German govt aims to prevent Volkswagen's domestic plant closures
The illuminated VW logo is pictured in the customer center at the headquarters of German carmaker Volkswagen (VW) in Wolfsburg, Germany, Nov. 21, 2025. (AFP Photo)


The German government intends to stop domestic plant ​closures at Volkswagen, Europe's largest carmaker, according to a spokesperson on Monday, although stressing ⁠that the decision ultimately depends on the embattled company.

The automaker, under pressure from Chinese rivals, U.S. tariffs and dwindling demand ​in Europe, is considering ​shutting four German ⁠factories and ramping up job cuts to as many as 100,000, two people familiar with the matter said on Friday.

Closures at such a major industrial group would deal a further blow to the German government's efforts to revive a sluggish economy and improve weak poll ratings.

"Our aim is to prevent the closure ⁠of ⁠sites in Germany," the spokesperson said.

"To achieve this, the right framework conditions must be in place, including the necessary competitive mechanisms.

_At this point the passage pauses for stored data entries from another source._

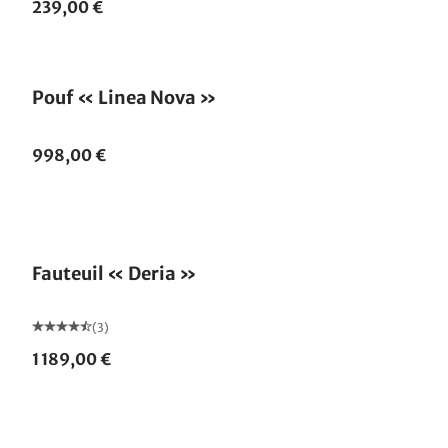
239,00 €
Pouf « Linea Nova »
998,00 €
Fauteuil « Deria »
(3)
1 189,00 €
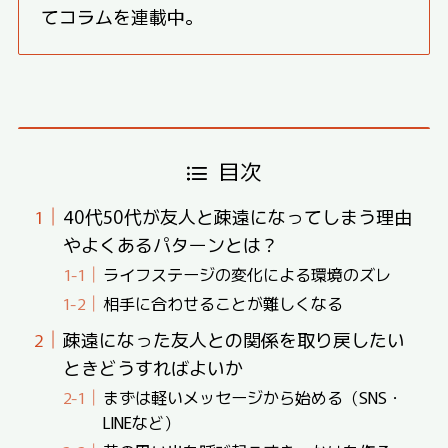
てコラムを連載中。
目次
40代50代が友人と疎遠になってしまう理由
やよくあるパターンとは？
ライフステージの変化による環境のズレ
相手に合わせることが難しくなる
疎遠になった友人との関係を取り戻したい
ときどうすればよいか
まずは軽いメッセージから始める（SNS・
LINEなど）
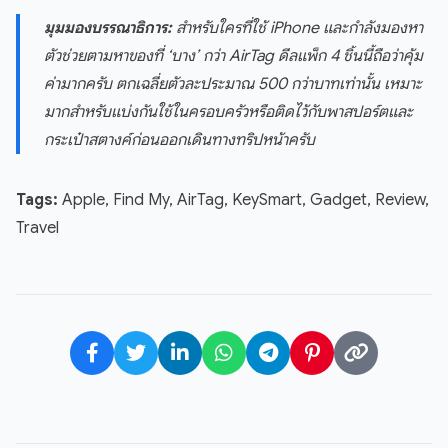
มุมมองบรรณาธิการ:
สำหรับใครที่ใช้ iPhone และกำลังมองหา
ตัวช่วยตามหาของที่ ‘บาง’ กว่า AirTag ดีลแพ็ก 4 ชิ้นนี้ถือว่าคุ้ม
ค่ามากครับ ตกเฉลี่ยตัวละประมาณ 500 กว่าบาทเท่านั้น เหมาะ
มากสำหรับแบ่งกันใช้ในครอบครัวหรือติดไว้กับพาสปอร์ตและ
กระเป๋าสตางค์ก่อนออกเดินทางทริปหน้าครับ
Tags:
Apple, Find My, AirTag, KeySmart, Gadget, Review,
Travel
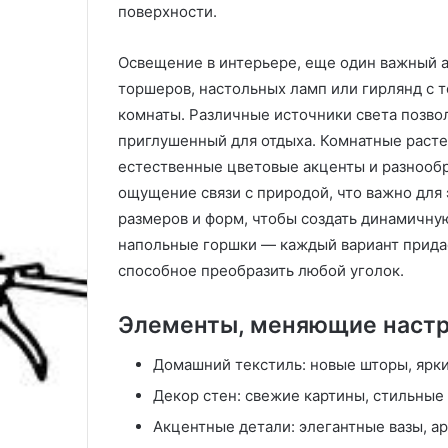
поверхности.
е
р
т
Освещение в интерьере, еще один важный 
у
торшеров, настольных ламп или гирлянд с 
комнаты. Различные источники света позвол
приглушенный для отдыха. Комнатные расте
естественные цветовые акценты и разнообр
ощущение связи с природой, что важно для
размеров и форм, чтобы создать динамичн
напольные горшки — каждый вариант придае
способное преобразить любой уголок.
Элементы, меняющие настр
Домашний текстиль: новые шторы, ярк
Декор стен: свежие картины, стильные
Акцентные детали: элегантные вазы, а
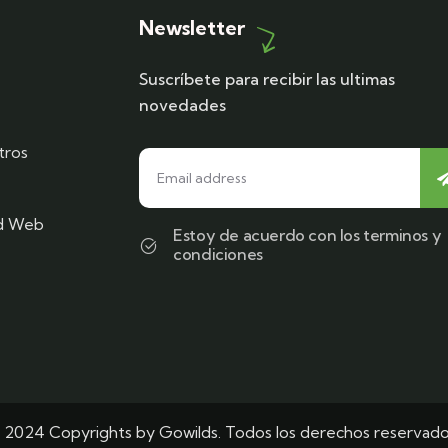
Newsletter
Suscríbete para recibir las ultimas
novedades
tros
ad Web
Estoy de acuerdo con los terminos y
condiciones
 2024 Copyrights by Gowilds. Todos los derechos reservado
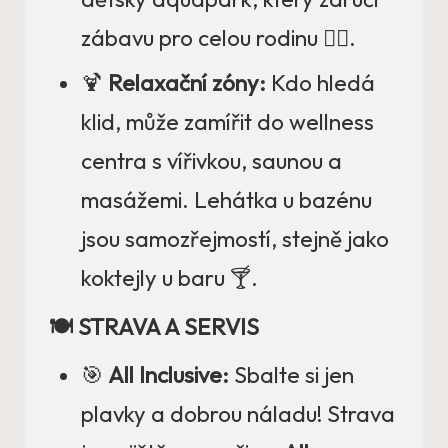
zábavu pro celou rodinu 🤽‍♂️.
🍹
Relaxační zóny:
Kdo hledá
klid, může zamířit do wellness
centra s vířivkou, saunou a
masážemi. Lehátka u bazénu
jsou samozřejmostí, stejně jako
koktejly u baru 🍸.
🍽️ STRAVA A SERVIS
🎯
All Inclusive:
Sbalte si jen
plavky a dobrou náladu! Strava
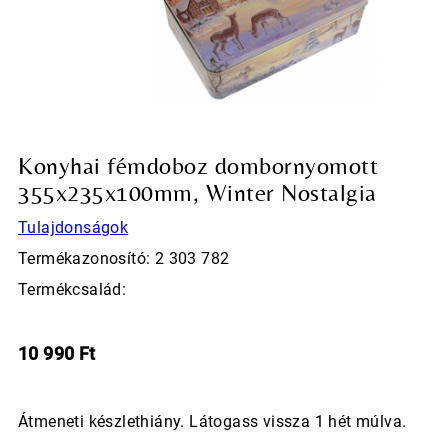
Konyhai fémdoboz dombornyomott
355x235x100mm, Winter Nostalgia
Tulajdonságok
Termékazonosító: 2 303 782
Termékcsalád:
10 990
Ft
Átmeneti készlethiány. Látogass vissza 1 hét múlva.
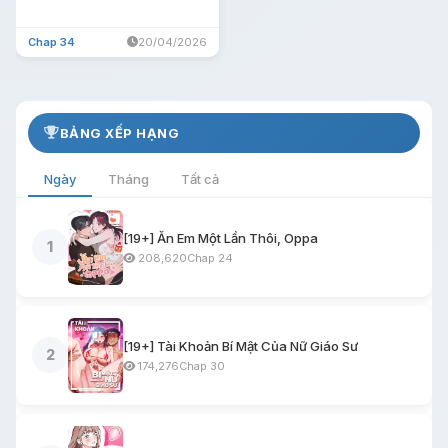
Chap 34
20/04/2026
BẢNG XẾP HẠNG
Ngày
Tháng
Tất cả
[19+] Ăn Em Một Lần Thôi, Oppa
1
208,620
Chap 24
[19+] Tài Khoản Bí Mật Của Nữ Giáo Sư
2
174,276
Chap 30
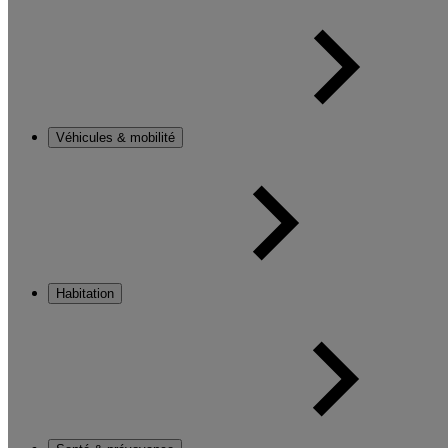
Véhicules & mobilité
Habitation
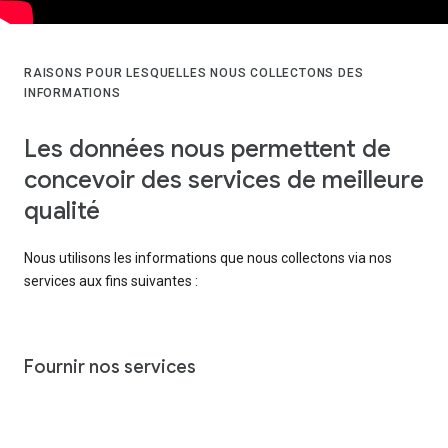
RAISONS POUR LESQUELLES NOUS COLLECTONS DES
INFORMATIONS
Les données nous permettent de
concevoir des services de meilleure
qualité
Nous utilisons les informations que nous collectons via nos
services aux fins suivantes :
Fournir nos services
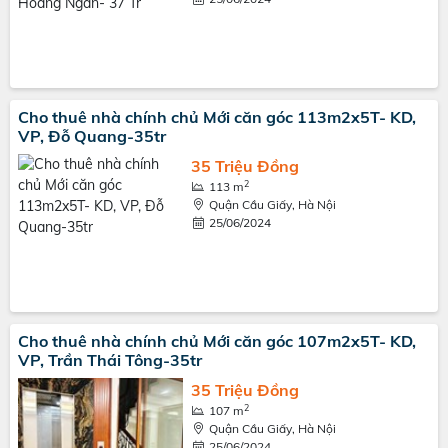
Cho thuê nhà chính chủ Mới căn góc 113m2x5T- KD,
VP, Đỗ Quang-35tr
35 Triệu Đồng
2
113 m
Quận Cầu Giấy, Hà Nội
25/06/2024
Cho thuê nhà chính chủ Mới căn góc 107m2x5T- KD,
VP, Trần Thái Tông-35tr
35 Triệu Đồng
2
107 m
Quận Cầu Giấy, Hà Nội
25/06/2024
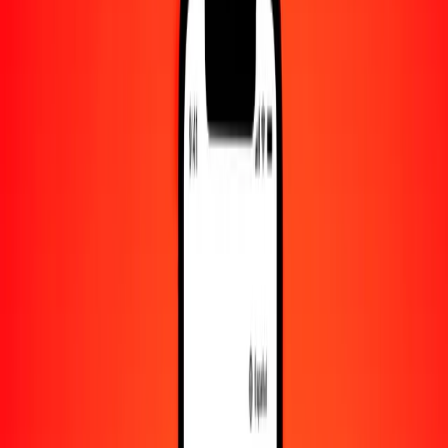
Convertido a
VUV
1,00 JOD = 168.00533227 VUV
dinar jordano a vatu — Actualizado el 8 de agosto de 2026 00:00
UTC
Enviar dinero
Usamos el tipo de cambio interbancario solo como referencia.
Inicia sesión para ver los tipos de envío reales.
Tipos de cambio JOD a VUV hoy
Convertir dinar jordano a vatu
Convertir vatu a dinar jordano
JOD
VUV
1
JOD
168.00533
VUV
5
JOD
840.02666
VUV
25
JOD
4200.13331
VUV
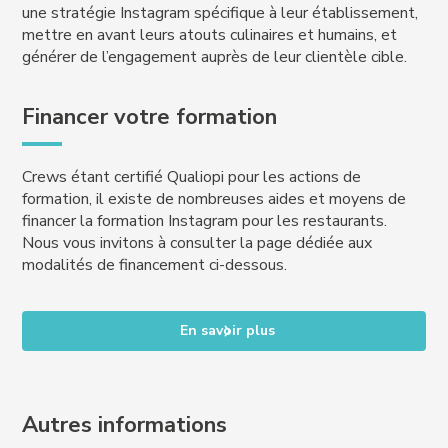
une stratégie Instagram spécifique à leur établissement,
mettre en avant leurs atouts culinaires et humains, et
générer de l’engagement auprès de leur clientèle cible.
Financer votre formation
Crews étant certifié Qualiopi pour les actions de
formation, il existe de nombreuses aides et moyens de
financer la formation Instagram pour les restaurants.
Nous vous invitons à consulter la page dédiée aux
modalités de financement ci-dessous.
En savoir plus
Autres informations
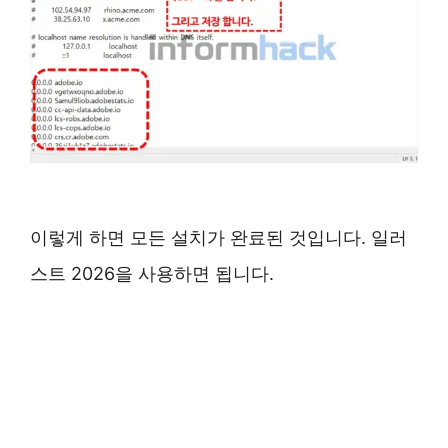
이렇게 하면 모든 설치가 완료된 것입니다. 일러
스트 2026을 사용하면 됩니다.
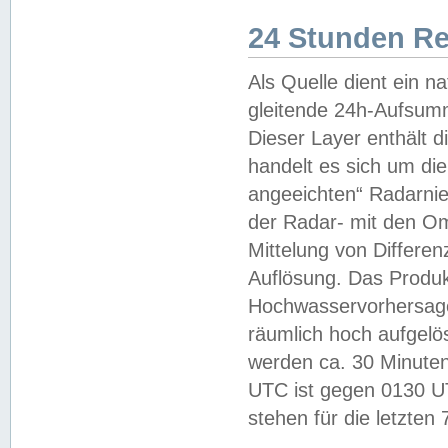
24 Stunden R
Als Quelle dient ein n
gleitende 24h-Aufsum
Dieser Layer enthält
handelt es sich um di
angeeichten“ Radarnie
der Radar- mit den O
Mittelung von Differe
Auflösung. Das Produk
Hochwasservorhersagez
räumlich hoch aufgelö
werden ca. 30 Minuten
UTC ist gegen 0130 UTC
stehen für die letzten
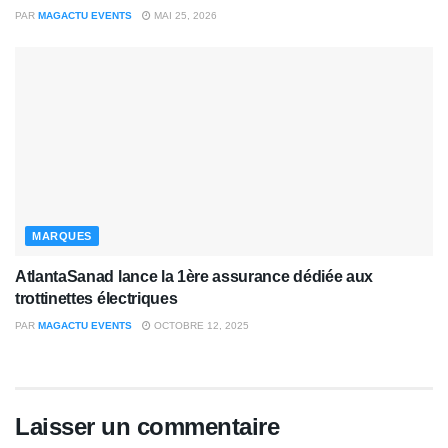
PAR
MAGACTU EVENTS
MAI 25, 2026
MARQUES
AtlantaSanad lance la 1ère assurance dédiée aux
trottinettes électriques
PAR
MAGACTU EVENTS
OCTOBRE 12, 2025
Laisser un commentaire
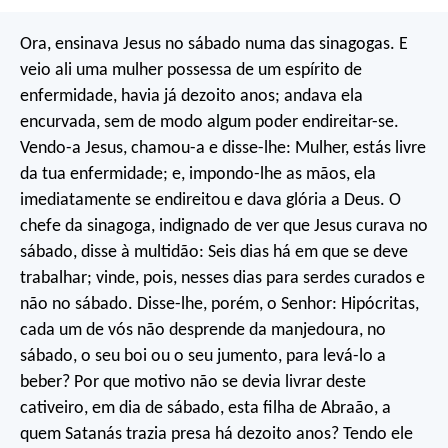
Ora, ensinava Jesus no sábado numa das sinagogas. E
veio ali uma mulher possessa de um espírito de
enfermidade, havia já dezoito anos; andava ela
encurvada, sem de modo algum poder endireitar-se.
Vendo-a Jesus, chamou-a e disse-lhe: Mulher, estás livre
da tua enfermidade; e, impondo-lhe as mãos, ela
imediatamente se endireitou e dava glória a Deus. O
chefe da sinagoga, indignado de ver que Jesus curava no
sábado, disse à multidão: Seis dias há em que se deve
trabalhar; vinde, pois, nesses dias para serdes curados e
não no sábado. Disse-lhe, porém, o Senhor: Hipócritas,
cada um de vós não desprende da manjedoura, no
sábado, o seu boi ou o seu jumento, para levá-lo a
beber? Por que motivo não se devia livrar deste
cativeiro, em dia de sábado, esta filha de Abraão, a
quem Satanás trazia presa há dezoito anos? Tendo ele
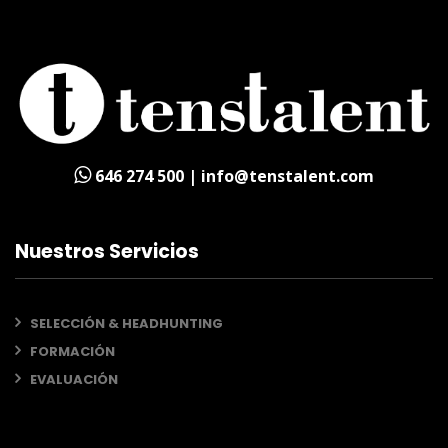
646 274 500 | info@tenstalent.com
Nuestros Servicios
SELECCIÓN & HEADHUNTING
FORMACIÓN
EVALUACIÓN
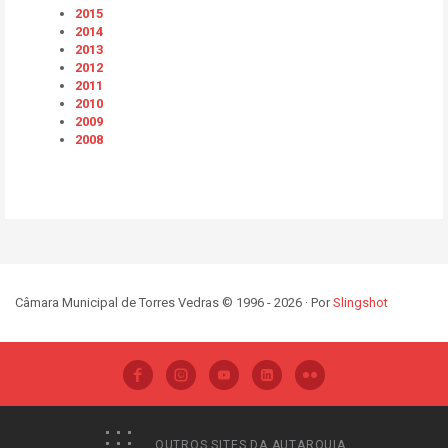
2015
2014
2013
2012
2011
2010
2009
2008
Câmara Municipal de Torres Vedras © 1996 - 2026 · Por
Slingshot
OUTROS SITES DA AUTARQUIA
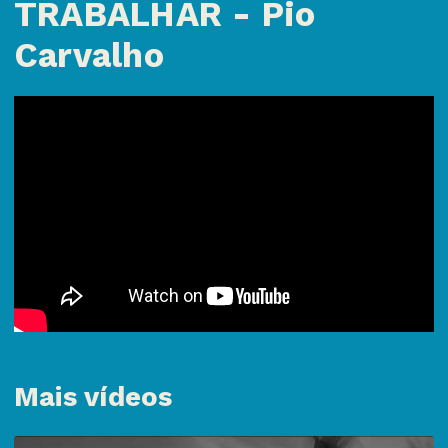
TRABALHAR - Pio
Carvalho
Mais vídeos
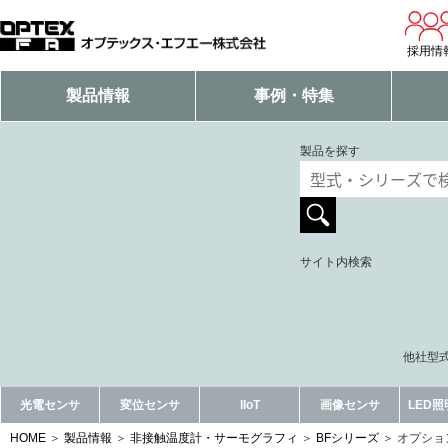
採用情
製品情報
事例・特集
製品を探す
サイト内検索
他社型式
光電センサ
変位センサ
IIoT
画像センサ
LED
HOME
製品情報
非接触温度計・サーモグラフィ
BFシリーズ
オプショ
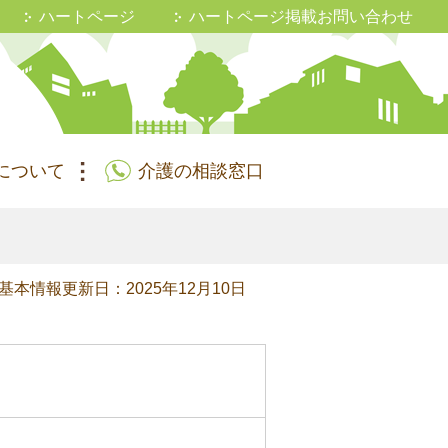
ハートページ
ハートページ掲載お問い合わせ
について
介護の相談窓口
基本情報更新日：2025年12月10日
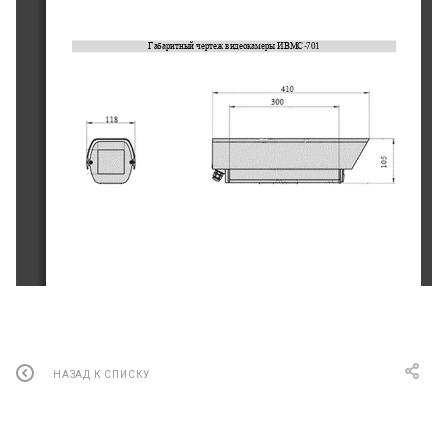
Габаритный чертеж
видеокамеры 
ИВМС
-
7
01
© ООО «Маринэк»
ТСОН МИРАН. 
Видео
камера ИВМ
С
-
7
0
1
НАЗАД К СПИСКУ
Технические характеристики 
видеокамеры 
ИВМС
-
7
01
ПАРАМЕТР
ЗНАЧЕНИЕ
Матрица
1/2.
8
" 
SONY 
IMX3
07
CMOS
Разрешение
от 2 МП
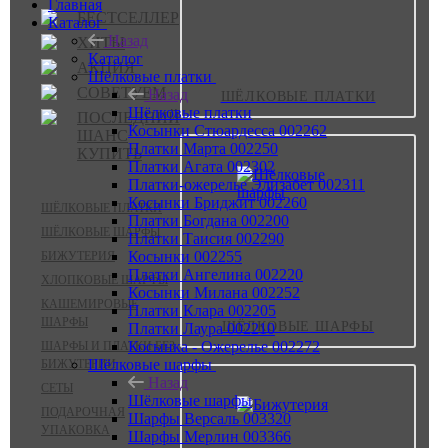
Главная
БЕСТСЕЛЛЕР
Каталог
Назад
ХИТЫ
Каталог
АКЦИЯ
Шёлковые платки
СОВЕТУЕМ
Назад
ШЁЛКОВЫЕ ПЛАТКИ
Шёлковые платки
ПОСЛЕДНИЙ
Косынки Стюардесса 002262
ШАНС
Платки Марта 002250
КУПИТЬ
Платки Агата 002302
Платки-ожерелье Элизабет 002311
Косынки Бриджит 002260
ШЁЛКОВЫЕ ПЛАТКИ
Платки Богдана 002200
ШЁЛКОВЫЕ ШАРФЫ
Платки Таисия 002290
Косынки 002255
БИЖУТЕРИЯ
Платки Ангелина 002220
ХЛОПКОВЫЕ ШАРФЫ
Косынки Милана 002252
КАШЕМИРОВЫЕ
Платки Клара 002205
ШАРФЫ
ШЁЛКОВЫЕ ШАРФЫ
Платки Лаура 002210
Косынка - Ожерелье 002272
ШАРФЫ И ПЛАТКИ БЕЗ
Шёлковые шарфы
БИЖУТЕРИИ
Назад
СЕТЫ
Шёлковые шарфы
ПОДАРОЧНАЯ
Шарфы Версаль 003320
УПАКОВКА
Шарфы Мерлин 003366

Incentives must be provided to ensure that these sites remain profitable," he said.

"In principle, however, it is always up to the companies to make these decisions ⁠on commercial grounds."

Volkswagen's plans, which the company has not made public, are likely to face strong opposition from unions ​and the state of Lower Saxony, its second-largest shareholder. ​The federal government holds no stake in the Wolfsburg-based group.

The proposals are due to ⁠be ‌discussed ‌at a July 9 supervisory board ⁠meeting, which includes employee representatives.

Management has ‌so far told staff that agreed job cuts ​are insufficient, according to a ⁠works council note seen by ⁠Reuters on Monday, with further reductions yet to ⁠be quantified.